Patterns in Permutations
In this column, we will consider classes of permutations that appear in various contexts and seek a means of describing the permutations in these classes. ...
Introduction
Permutations appear so commonly in mathematics that even elementary students are familiar with them. In this column, we will look at some classes of permutations and see how they may be described using the language of patterns in permutations.

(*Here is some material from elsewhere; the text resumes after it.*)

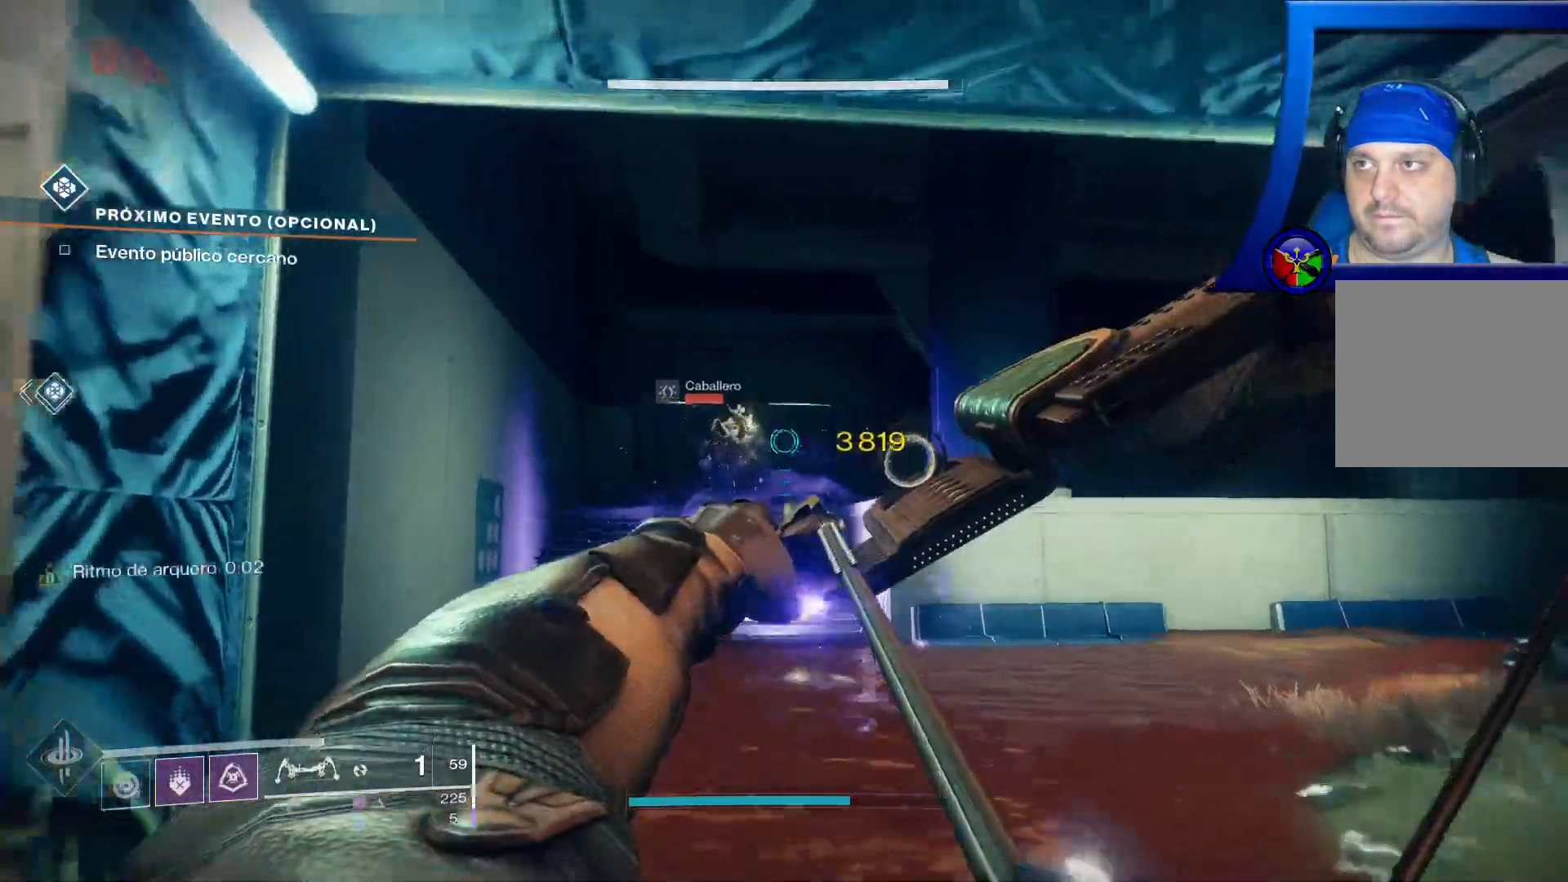
{"buttons": [], "left_stick": "up", "right_stick": "center", "events": [[300, "right_stick", "center"], [417, "R2", "up"]]}
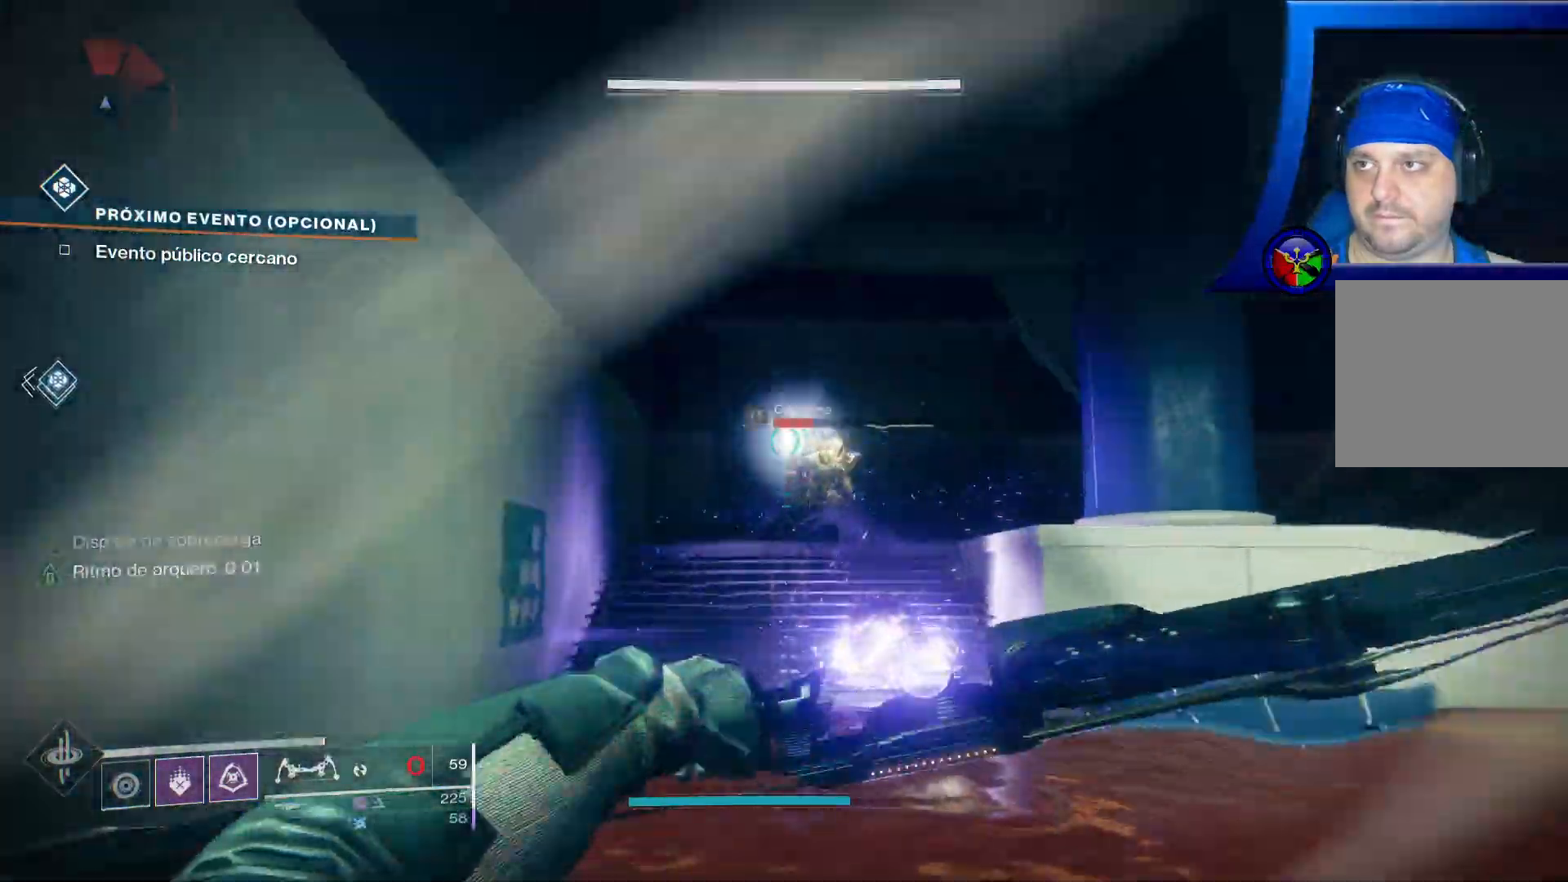
{"buttons": [], "left_stick": "up", "right_stick": "up-right", "events": [[350, "right_stick", "right"], [417, "right_stick", "up-right"]]}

Of course, a permutation is usually thought of as a bijection $\sigma$ from a set having $n$ elements to itself. Frequently, we think of $\sigma:\{1,2,\ldots,n\}\to\{1,2,\ldots,n\}$ and write $\sigma = \sigma_1\sigma_2\ldots\sigma_n$ to mean $\sigma(i) = \sigma_i$. For example, the permutation $\sigma = 52314$ has the property that $$ \sigma(1) = 5, \sigma(2) = 2, \sigma(3) = 3, \sigma(4) = 1,\sigma(5) = 4. $$
In this column, we will consider classes of permutations that appear in various contexts and seek a means of describing the permutations in these classes. Let's begin with a classical problem introduced by Knuth before considering a more recent problem in computational biology.
Sorting with a stack
We begin by looking at how a stack, a simple but powerful data structure frequently used in computing, may be used for sorting. For example, we will input a permutation of the integers $1,2,3,\ldots, n$, such as 3124, and seek a process that sorts the integers into the increasing sequence 1234.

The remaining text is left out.